▶ [Directive] Your output should be one number, which is how many lines in the material contain "wire".

▶ [Exercise input]

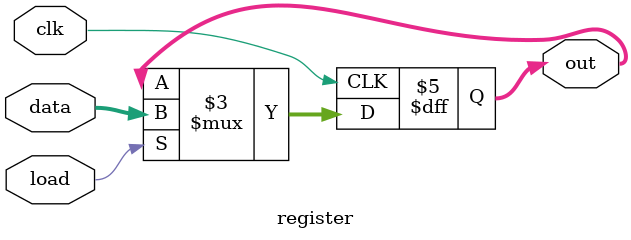
<source format=v>
module register(clk, data, load, out);
    input clk, load;
    input [7:0] data;
    output reg [7:0] out;

    initial out = 0;

    always @(negedge clk) begin
        if (load) out <= data;
    end
endmodule
</source>
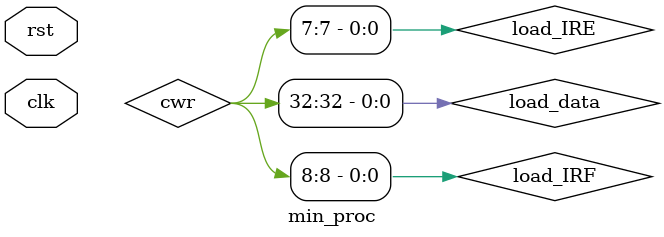
<source format=v>
module min_proc(clk,rst);
input clk,rst;
wire [114:0] ctrl_lines;
wire [33:0] cwr;
wire [15:0] IRF_out,IRE_out;
wire [15:0] EDB,EAB;
wire z_flag,load_IRF,load_IRE,load_data,ctrl_data_out;

datapath dt(clk,rst,ctrl_lines,z_flag,EAB,EDB);

reg_IR IRF(clk,rst,load_IRF,EDB,IRF_out);
assign load_IRF=cwr[8];

reg_IR IRE(clk,rst,load_IRE,IRF_out,IRE_out);
assign load_IRE=cwr[7];

memory mem(EDB,EAB,load_data,clk,ctrl_data_out);
assign load_data=cwr[32];
assign ctrl_data_out=cwr[33];
controller ctr(clk,rst,z_flag,IRF_out,cwr);

control_line_gen clg(IRE_out,cwr,ctrl_lines);
endmodule

</source>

▶ [Expected answer] 5